The Department of Health and Children disputes the view that the Health Acts confer a legally enforceable entitlement to hospital in-patient services. It is the view of the Department that the law is unclear as to whether people have a statutory right to be provided with nursing home type care by a health board. The Department argues that the Health Act, 1970 distinguishes between the terms "eligibility" and "entitlement" and that the former, in the context of the Health Act, provides for eligible people to avail of services. However, as the Health Act does not define the manner in which, or the extent to which, in-patient services should be provided, the Department argues that the extent of any health board's legal obligation in this regard is unclear. I do not accept that there is any doubt as to the obligation on health boards to provide in-patient services for eligible people.

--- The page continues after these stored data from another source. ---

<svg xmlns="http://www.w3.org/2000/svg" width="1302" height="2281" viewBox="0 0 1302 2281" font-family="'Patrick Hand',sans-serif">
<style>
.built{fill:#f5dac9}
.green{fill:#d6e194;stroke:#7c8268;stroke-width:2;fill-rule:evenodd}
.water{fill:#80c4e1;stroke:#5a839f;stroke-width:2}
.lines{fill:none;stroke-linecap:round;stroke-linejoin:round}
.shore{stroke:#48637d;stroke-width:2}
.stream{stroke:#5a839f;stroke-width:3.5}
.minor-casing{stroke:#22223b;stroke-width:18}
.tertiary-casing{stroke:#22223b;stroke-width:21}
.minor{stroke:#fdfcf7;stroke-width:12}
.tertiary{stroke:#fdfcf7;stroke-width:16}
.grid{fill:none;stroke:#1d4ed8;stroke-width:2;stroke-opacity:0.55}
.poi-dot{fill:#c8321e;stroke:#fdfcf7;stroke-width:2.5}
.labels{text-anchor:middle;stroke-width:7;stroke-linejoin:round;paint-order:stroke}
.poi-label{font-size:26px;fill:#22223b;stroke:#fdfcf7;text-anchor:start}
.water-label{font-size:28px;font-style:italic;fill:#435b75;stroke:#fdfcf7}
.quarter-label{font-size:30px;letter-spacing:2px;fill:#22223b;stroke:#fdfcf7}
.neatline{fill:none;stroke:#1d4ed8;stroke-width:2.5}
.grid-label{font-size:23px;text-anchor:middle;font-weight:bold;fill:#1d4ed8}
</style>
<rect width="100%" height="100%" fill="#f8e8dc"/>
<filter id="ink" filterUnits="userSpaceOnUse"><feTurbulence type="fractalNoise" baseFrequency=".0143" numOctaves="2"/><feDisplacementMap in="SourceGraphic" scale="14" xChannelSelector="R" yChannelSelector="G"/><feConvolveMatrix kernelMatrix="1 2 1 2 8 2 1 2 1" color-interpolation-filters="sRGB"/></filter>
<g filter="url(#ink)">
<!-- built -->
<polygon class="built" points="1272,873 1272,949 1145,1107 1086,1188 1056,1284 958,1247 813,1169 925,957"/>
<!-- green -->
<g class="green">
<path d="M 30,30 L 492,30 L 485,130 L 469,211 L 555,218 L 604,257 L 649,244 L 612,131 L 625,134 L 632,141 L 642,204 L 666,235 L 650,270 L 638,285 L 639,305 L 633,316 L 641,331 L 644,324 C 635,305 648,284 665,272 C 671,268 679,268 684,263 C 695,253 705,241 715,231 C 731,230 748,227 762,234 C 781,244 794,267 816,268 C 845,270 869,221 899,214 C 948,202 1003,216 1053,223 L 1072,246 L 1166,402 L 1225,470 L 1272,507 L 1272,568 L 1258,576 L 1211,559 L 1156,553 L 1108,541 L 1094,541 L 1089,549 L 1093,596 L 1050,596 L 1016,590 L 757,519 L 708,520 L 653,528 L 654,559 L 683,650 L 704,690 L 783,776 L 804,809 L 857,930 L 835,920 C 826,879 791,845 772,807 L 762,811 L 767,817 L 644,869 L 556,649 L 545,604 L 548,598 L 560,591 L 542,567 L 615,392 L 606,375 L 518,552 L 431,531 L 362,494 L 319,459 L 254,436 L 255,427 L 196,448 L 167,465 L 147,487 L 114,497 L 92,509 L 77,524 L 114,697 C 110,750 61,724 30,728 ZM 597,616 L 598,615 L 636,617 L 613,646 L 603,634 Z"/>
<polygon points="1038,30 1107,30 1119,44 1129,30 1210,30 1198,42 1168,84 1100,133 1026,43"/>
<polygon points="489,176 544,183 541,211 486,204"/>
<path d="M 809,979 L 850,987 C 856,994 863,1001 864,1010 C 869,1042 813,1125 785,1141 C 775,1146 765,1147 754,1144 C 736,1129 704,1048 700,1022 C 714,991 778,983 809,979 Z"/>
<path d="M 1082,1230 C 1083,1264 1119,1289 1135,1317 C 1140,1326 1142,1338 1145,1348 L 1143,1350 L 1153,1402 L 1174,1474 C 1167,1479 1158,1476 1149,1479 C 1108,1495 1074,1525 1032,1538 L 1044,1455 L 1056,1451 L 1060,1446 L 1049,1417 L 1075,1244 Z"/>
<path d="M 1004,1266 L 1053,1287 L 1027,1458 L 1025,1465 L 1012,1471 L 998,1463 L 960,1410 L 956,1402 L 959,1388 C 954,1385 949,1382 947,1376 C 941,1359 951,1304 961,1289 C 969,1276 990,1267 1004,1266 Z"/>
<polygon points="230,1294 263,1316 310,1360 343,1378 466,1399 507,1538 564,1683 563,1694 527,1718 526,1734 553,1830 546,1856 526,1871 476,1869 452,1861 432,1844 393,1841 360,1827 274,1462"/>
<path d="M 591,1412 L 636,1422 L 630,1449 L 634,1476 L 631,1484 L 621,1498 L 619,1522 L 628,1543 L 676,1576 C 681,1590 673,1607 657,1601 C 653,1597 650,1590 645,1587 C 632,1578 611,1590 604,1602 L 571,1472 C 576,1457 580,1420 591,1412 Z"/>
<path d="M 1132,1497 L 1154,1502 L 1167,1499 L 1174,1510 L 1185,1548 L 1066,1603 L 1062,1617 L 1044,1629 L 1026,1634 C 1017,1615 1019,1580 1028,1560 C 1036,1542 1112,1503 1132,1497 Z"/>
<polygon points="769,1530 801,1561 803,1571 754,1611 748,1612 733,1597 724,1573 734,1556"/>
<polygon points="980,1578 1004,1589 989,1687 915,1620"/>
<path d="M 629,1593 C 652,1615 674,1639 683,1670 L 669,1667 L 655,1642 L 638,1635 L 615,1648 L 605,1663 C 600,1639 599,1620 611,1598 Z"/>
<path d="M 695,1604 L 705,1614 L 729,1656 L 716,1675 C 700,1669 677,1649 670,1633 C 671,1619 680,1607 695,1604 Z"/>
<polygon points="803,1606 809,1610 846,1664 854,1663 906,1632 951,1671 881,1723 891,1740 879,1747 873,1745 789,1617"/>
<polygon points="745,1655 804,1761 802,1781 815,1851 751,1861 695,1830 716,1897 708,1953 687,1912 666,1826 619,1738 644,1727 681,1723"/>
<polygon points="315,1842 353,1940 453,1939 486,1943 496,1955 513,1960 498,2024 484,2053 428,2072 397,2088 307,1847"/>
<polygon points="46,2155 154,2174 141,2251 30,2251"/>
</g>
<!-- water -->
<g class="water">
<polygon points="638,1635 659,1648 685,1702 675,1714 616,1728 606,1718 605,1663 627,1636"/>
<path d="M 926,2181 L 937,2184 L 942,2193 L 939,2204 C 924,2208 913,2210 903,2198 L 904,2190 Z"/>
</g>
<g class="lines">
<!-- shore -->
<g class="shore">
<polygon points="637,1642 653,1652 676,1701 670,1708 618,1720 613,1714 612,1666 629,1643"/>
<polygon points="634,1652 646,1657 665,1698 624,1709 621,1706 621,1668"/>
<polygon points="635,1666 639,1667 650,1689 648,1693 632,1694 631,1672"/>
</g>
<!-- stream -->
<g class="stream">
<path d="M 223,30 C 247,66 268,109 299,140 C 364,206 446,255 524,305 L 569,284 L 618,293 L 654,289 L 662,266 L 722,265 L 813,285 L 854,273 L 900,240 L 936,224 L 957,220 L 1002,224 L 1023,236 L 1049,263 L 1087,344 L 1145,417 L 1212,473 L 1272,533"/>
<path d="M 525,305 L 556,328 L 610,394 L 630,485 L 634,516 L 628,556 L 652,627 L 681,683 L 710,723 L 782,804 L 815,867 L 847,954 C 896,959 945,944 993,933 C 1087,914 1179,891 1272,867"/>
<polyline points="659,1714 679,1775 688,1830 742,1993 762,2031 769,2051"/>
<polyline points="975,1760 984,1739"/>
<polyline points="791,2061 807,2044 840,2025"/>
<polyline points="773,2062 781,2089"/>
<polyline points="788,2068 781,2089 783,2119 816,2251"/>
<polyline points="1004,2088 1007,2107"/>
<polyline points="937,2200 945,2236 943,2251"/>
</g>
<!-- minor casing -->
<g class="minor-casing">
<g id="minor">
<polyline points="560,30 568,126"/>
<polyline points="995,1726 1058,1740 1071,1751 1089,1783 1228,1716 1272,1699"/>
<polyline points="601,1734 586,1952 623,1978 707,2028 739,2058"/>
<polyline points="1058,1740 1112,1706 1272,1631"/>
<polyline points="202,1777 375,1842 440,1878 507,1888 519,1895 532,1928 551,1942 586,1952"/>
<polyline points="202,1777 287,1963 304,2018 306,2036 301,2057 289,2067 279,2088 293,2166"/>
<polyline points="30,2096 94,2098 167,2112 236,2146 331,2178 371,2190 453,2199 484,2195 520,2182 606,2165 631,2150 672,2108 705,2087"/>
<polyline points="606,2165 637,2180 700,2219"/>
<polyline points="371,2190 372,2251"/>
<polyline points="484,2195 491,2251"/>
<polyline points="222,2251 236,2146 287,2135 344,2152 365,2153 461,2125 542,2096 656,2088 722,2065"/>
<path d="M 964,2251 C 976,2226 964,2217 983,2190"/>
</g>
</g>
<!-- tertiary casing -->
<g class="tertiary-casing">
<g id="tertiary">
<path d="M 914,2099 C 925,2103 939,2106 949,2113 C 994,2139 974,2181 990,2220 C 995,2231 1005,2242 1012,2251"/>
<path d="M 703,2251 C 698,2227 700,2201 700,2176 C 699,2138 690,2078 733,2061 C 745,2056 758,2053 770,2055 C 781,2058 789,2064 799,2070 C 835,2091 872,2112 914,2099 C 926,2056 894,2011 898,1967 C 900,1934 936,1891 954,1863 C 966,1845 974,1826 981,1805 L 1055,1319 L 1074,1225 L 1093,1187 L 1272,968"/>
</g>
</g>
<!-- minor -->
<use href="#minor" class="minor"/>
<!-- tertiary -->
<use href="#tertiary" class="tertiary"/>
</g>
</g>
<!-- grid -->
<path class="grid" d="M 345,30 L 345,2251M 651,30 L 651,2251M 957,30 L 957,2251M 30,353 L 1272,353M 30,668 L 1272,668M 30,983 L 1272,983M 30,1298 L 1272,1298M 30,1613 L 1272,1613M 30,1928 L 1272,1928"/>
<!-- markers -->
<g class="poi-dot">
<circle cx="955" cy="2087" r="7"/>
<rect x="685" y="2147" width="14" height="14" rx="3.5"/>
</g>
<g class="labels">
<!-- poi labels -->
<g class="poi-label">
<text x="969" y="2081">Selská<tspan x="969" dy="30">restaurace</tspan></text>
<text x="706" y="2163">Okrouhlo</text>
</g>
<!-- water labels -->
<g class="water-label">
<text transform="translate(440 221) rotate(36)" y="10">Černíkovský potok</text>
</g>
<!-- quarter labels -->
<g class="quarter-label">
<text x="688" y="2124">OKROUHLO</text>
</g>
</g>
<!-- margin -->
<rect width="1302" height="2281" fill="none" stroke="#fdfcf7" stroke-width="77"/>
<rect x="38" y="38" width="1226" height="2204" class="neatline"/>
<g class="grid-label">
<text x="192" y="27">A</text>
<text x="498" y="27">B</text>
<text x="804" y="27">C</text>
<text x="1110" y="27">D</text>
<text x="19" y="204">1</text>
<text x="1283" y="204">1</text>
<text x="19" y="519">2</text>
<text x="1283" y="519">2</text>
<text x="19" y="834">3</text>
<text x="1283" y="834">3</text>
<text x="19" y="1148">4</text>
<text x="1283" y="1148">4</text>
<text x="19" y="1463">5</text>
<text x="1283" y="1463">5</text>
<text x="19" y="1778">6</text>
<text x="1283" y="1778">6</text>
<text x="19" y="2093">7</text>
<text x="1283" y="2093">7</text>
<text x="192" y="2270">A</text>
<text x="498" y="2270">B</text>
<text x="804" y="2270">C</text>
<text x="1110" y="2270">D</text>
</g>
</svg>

This is clearly established by Section 52(1) of the Health Act, 1970 which reads
" (2) A health board shall make available in-patient services for persons with full eligibility and persons with limited eligibility"

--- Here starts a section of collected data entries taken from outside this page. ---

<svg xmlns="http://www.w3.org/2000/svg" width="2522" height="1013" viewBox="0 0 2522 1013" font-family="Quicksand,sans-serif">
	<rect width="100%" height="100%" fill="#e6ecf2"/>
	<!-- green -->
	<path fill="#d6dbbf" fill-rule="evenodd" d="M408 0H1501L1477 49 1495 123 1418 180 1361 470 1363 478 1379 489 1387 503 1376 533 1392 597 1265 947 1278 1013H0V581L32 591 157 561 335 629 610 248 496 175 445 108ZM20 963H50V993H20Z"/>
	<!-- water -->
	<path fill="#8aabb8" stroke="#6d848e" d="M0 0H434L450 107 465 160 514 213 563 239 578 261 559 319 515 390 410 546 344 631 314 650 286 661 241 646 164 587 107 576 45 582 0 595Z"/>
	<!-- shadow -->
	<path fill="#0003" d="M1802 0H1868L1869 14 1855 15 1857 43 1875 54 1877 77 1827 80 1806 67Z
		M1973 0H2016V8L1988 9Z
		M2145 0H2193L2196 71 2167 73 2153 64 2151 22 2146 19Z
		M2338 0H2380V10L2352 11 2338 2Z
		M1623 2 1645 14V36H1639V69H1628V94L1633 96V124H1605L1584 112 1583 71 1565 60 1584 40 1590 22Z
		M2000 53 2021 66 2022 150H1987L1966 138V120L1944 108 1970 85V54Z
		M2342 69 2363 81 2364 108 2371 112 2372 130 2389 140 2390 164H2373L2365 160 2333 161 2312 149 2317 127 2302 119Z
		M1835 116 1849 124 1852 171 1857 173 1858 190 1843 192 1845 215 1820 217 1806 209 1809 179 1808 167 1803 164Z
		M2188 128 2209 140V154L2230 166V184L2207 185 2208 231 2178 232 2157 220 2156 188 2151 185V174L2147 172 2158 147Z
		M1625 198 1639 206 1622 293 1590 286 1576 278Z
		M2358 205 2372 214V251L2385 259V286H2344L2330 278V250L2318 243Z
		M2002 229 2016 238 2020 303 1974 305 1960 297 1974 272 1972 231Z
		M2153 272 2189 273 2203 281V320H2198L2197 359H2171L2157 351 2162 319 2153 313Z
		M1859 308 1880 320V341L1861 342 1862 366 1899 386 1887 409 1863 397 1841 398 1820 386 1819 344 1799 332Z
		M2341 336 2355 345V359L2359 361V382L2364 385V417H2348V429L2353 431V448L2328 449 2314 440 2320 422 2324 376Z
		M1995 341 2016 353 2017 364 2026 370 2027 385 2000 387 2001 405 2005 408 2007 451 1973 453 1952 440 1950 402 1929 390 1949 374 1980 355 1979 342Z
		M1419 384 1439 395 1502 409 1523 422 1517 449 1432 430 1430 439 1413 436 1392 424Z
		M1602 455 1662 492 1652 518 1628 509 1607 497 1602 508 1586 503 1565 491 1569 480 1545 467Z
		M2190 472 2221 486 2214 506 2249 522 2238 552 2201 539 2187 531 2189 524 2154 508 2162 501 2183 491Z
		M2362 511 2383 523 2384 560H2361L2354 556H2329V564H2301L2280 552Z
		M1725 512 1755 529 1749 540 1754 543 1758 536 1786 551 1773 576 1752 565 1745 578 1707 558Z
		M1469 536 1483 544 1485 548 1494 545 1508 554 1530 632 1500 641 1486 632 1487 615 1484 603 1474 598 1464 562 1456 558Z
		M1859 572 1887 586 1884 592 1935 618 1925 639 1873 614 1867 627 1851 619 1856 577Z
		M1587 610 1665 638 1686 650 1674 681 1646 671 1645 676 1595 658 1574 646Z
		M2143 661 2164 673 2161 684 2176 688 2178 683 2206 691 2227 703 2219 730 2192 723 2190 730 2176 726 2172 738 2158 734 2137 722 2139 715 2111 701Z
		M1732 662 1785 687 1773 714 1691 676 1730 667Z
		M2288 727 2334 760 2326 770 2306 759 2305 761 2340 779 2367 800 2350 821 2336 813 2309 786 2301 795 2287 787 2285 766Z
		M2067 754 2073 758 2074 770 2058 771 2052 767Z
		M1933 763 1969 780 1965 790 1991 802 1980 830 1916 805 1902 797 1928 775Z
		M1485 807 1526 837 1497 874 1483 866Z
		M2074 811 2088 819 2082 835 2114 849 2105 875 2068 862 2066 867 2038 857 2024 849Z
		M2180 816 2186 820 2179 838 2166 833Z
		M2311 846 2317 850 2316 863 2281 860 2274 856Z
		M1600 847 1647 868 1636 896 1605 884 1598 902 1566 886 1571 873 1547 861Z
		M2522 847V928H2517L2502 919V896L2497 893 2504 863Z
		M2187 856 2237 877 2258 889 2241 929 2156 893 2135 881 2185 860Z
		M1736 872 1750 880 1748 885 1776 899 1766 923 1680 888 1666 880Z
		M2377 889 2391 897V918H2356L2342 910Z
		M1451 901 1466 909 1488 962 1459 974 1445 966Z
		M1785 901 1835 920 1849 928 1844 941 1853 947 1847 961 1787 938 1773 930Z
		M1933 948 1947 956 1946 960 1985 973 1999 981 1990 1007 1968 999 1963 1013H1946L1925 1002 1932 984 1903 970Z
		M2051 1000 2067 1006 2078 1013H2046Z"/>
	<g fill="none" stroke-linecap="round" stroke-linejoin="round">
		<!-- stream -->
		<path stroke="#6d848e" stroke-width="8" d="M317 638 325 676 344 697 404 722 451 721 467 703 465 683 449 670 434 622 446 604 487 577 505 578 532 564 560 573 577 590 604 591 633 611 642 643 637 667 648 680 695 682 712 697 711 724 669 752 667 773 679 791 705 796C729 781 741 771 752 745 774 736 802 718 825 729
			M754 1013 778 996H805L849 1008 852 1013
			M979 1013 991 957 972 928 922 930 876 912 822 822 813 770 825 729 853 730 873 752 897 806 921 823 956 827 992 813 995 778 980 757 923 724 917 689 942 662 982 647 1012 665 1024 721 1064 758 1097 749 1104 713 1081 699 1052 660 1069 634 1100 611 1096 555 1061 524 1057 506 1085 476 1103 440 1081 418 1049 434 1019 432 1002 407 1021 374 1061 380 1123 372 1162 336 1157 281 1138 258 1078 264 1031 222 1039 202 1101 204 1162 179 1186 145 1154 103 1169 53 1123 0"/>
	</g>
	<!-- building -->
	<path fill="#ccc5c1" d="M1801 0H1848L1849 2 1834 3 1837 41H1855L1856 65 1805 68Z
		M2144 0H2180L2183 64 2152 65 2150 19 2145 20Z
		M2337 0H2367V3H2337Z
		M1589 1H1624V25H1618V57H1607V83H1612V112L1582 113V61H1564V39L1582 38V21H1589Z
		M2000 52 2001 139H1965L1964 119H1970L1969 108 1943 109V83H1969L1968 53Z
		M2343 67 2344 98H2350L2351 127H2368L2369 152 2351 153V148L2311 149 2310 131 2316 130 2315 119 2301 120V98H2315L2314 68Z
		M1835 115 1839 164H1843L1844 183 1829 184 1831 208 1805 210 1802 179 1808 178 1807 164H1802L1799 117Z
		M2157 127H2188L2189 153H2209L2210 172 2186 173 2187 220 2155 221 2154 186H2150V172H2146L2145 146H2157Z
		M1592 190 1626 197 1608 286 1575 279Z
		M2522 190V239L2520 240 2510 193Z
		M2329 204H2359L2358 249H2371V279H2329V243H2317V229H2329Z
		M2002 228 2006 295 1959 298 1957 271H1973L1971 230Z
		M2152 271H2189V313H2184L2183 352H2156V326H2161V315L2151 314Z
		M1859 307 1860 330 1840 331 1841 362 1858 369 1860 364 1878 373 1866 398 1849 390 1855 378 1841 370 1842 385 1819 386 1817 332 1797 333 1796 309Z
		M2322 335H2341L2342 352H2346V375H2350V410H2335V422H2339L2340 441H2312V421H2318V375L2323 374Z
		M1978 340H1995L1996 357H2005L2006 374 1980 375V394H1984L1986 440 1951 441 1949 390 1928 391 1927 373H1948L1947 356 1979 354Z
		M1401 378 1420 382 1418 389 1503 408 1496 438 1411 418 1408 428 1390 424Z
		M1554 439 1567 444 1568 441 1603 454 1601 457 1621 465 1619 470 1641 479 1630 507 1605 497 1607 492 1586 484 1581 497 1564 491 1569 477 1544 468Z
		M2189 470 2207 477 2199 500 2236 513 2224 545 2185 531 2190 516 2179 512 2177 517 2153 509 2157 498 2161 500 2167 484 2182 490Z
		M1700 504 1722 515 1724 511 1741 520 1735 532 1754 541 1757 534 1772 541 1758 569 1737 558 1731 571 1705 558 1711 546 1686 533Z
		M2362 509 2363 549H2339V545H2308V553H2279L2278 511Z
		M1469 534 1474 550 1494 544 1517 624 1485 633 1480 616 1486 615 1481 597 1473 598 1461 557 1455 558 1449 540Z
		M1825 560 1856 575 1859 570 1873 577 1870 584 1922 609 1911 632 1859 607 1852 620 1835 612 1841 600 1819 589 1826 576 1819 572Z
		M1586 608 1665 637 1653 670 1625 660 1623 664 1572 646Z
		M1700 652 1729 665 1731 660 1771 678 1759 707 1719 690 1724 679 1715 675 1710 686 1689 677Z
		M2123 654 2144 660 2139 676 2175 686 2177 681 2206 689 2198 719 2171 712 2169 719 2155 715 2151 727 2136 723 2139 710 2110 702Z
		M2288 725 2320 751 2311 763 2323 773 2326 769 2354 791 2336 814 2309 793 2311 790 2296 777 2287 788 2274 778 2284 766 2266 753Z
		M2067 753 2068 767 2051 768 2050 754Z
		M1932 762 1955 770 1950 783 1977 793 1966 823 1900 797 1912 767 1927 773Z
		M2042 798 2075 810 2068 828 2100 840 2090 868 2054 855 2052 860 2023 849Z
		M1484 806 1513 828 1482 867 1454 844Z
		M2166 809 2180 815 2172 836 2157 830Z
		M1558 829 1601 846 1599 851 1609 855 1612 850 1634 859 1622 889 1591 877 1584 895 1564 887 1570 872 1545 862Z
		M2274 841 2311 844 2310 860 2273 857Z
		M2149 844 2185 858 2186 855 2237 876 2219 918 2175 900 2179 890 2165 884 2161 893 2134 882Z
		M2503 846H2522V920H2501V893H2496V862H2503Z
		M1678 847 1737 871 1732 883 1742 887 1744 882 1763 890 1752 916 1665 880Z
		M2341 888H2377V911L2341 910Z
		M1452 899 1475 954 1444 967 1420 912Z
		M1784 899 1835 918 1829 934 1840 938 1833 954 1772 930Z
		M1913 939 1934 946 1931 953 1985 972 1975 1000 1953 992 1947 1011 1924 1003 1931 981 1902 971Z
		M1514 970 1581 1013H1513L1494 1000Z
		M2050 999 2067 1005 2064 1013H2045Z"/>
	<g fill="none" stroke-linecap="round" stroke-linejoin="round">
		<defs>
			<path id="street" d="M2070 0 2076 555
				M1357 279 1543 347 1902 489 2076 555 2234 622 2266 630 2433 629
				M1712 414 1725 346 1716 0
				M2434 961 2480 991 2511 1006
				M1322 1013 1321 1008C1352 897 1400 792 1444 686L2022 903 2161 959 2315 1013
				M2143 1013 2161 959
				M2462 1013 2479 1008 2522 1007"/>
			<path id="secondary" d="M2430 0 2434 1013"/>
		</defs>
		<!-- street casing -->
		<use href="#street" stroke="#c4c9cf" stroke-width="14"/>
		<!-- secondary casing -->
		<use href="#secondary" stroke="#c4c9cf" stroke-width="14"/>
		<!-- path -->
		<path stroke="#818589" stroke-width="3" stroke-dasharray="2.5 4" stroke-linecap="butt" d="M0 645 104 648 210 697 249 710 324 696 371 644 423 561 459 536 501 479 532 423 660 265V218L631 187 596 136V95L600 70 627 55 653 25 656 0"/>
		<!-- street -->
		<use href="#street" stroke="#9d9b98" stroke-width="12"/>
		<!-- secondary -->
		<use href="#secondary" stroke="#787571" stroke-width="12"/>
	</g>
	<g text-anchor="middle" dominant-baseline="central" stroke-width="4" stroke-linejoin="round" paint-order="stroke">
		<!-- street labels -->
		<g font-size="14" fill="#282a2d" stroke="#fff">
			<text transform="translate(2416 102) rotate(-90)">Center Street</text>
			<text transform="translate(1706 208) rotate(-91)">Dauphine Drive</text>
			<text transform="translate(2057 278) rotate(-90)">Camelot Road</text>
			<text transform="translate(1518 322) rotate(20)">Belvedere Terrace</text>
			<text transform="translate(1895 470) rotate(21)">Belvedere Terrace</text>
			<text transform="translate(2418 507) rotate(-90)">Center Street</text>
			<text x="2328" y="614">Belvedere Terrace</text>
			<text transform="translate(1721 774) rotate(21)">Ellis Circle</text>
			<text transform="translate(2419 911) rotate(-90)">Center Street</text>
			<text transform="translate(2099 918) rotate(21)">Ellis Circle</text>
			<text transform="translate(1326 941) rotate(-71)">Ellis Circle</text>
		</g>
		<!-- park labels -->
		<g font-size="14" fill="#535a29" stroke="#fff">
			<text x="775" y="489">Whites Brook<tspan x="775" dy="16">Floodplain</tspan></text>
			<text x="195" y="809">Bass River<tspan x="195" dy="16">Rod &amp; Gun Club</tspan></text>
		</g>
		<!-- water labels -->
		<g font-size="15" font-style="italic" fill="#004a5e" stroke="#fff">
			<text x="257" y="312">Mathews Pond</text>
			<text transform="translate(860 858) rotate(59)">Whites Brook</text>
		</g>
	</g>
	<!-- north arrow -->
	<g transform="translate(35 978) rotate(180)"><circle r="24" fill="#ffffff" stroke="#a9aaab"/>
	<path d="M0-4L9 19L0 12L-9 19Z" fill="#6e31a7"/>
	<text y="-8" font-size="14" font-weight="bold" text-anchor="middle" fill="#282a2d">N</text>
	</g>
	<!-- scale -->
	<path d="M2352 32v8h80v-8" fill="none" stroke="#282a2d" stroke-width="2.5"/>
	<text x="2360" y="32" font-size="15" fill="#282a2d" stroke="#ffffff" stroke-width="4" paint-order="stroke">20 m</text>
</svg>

Because of the interpretation adopted by the Department, the Health Boards are continuing to take the line that people with medical cards who cannot be accommodated in health board long stay care facilities and who therefore have no alternative but to go into private nursing homes must be dealt with under the subvention scheme. In other words their families must make up the difference between the subvention and the full cost. In the light of this fundamental difference in interpretation, and the continuing number of complaints which I am receiving, this is an issue that I may well have to return to in a supplementary report if the position remains as it is. I recognise fully that there are significant financial implications for the Exchequer particularly in the context of a "greying" population. But my role, as Ombudsman, is to uphold the rights of citizens and their legal entitlements and to report to the two Houses of the Oireachtas when I conclude that their rights are being infringed.
Conclusion
In once sense this dispute, as to whether elderly people are or are not entitled as of right to nursing home care, is no more than a symptom of a more deep-seated problem. The bigger problem, I believe, is that there should be any doubt at all as to the level of service elderly people can expect. It is a matter for the Oireachtas to decide, hopefully on the basis of informed and open debate, on the level of service older people can expect from the state. However, it is in nobody's interest - not that of the civil service, of the health boards, of Oireachtas members and cetainly not in the interests of the elderly - that there should be confusion on what older peoples' health entitlements are.